# Passage for review:

I've worked with OpenGL and Direct3D and Metal in the past, but the pure compute side of GPUs is mostly foreign to me. Learning CUDA always felt like a big time investment when I never had an obvious need at hand.

So I'm definitely going to play with library and try to get up to speed. Thanks for publishing it.

By @0xf00ff00f - 3 months
This is cool, but they should have just used Vulkan. Dawn is a massive dependency (and a PITA to build, in my experience) to get what's basically a wrapper around Vulkan. Vulkan has a reputation for being difficult to work with, but if you just want to use a compute queue it's not that horrible. Also, since Vulkan uses SPIR-V, the user would have more choices for shading languages. Additionally, with RenderDoc you get source-level shader debugging.

Shameless plug: in case anyone wants to see how doing just compute with Vulkan looks like, I wrote a similar library to compete on SHAllenge [0], which was posted here on HN a few days ago. My library is here: https://github.com/0xf00ff00f/vulkan-compute-playground/

[0] https://shallenge.quirino.net/

By @austinvhuang - 3 months
Hi, author here! Agh I was intending for the project to fly under the radar for a few more days before making the announcement and blog post (please look/upvote that when you see it haha :)

But since this is starting I'm happy to chat. Nice to see the interest here!

By @almostgotcaught - 3 months
TIL you can run the WebGPU runtime without a browser.
By @jph00 - 3 months
We just published an article introducing gpu.cpp, what it's for, and how it works:

https://www.answer.ai/posts/2024-07-11--gpu-cpp.html

By @soci - 3 months
I watched the video mentioned in the post [1], but now I’m more confused than before…

What are the benefits, if any, of using gpu.cpp instead of just webgpu.h (webgpu native) directly? Maybe each is tailored for different use cases?

# Exercise aim:
Name every username that appears after "By @" in the comment thread about gpu.cpp above, in the order they occur.

# Source data:

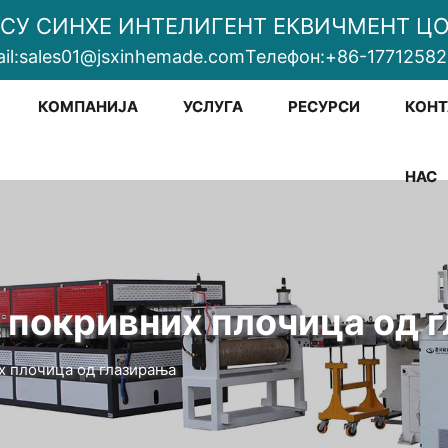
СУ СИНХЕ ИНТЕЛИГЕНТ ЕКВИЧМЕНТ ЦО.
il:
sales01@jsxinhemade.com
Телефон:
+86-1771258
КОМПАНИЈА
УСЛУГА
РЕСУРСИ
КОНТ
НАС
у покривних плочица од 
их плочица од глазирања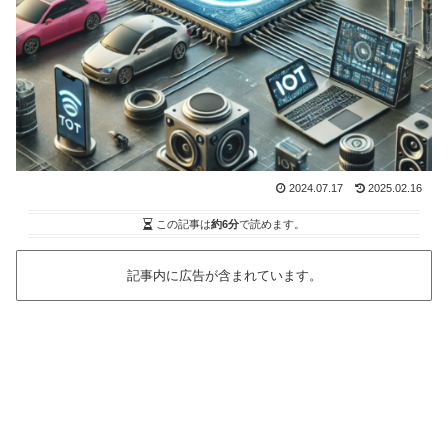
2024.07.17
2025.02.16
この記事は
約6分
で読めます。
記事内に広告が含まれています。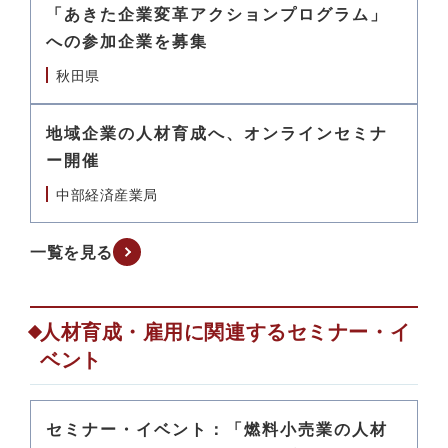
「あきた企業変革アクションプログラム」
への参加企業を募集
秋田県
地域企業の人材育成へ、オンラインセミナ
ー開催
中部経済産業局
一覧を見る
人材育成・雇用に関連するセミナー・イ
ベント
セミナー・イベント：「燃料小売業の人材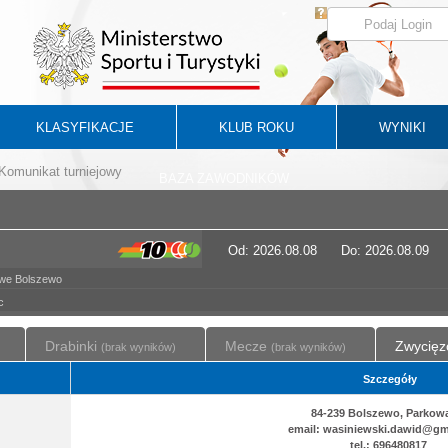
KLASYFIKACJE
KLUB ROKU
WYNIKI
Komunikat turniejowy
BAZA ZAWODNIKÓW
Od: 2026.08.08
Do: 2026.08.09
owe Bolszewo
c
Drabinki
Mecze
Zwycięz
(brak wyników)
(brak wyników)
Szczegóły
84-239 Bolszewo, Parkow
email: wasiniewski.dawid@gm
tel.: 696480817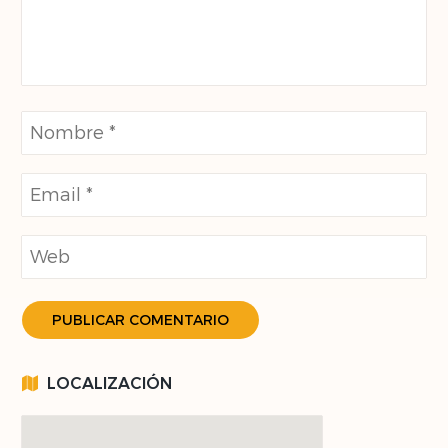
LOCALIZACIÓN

---

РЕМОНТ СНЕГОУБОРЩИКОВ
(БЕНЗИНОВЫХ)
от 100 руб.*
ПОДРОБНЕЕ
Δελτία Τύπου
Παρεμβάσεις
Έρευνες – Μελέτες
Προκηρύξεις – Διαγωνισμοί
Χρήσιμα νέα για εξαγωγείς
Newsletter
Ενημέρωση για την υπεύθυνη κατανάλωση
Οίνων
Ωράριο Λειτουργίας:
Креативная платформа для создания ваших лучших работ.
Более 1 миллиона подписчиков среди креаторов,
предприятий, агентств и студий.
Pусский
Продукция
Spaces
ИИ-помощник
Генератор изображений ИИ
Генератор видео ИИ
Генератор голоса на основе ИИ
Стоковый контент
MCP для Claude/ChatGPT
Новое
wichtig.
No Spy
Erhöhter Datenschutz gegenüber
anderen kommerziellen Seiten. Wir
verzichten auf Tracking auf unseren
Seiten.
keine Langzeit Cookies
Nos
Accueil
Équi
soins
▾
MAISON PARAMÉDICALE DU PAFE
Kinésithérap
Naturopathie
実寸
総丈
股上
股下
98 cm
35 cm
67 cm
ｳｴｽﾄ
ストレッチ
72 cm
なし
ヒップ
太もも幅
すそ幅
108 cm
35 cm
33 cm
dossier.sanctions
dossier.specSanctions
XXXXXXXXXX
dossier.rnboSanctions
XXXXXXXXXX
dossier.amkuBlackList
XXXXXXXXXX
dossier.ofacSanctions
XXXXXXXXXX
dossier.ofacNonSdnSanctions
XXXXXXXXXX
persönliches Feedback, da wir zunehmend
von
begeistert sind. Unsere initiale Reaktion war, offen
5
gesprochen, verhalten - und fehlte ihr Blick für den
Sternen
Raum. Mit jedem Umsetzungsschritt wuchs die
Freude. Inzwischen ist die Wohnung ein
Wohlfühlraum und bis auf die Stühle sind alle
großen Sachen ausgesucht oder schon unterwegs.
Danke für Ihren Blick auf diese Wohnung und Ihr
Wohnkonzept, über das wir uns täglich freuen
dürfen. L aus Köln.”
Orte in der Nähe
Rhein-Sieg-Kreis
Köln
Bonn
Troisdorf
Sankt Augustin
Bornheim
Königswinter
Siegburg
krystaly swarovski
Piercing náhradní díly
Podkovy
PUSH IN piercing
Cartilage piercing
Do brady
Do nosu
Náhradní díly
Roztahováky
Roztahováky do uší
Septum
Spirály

# Reply:
0xf00ff00f, austinvhuang, almostgotcaught, jph00, soci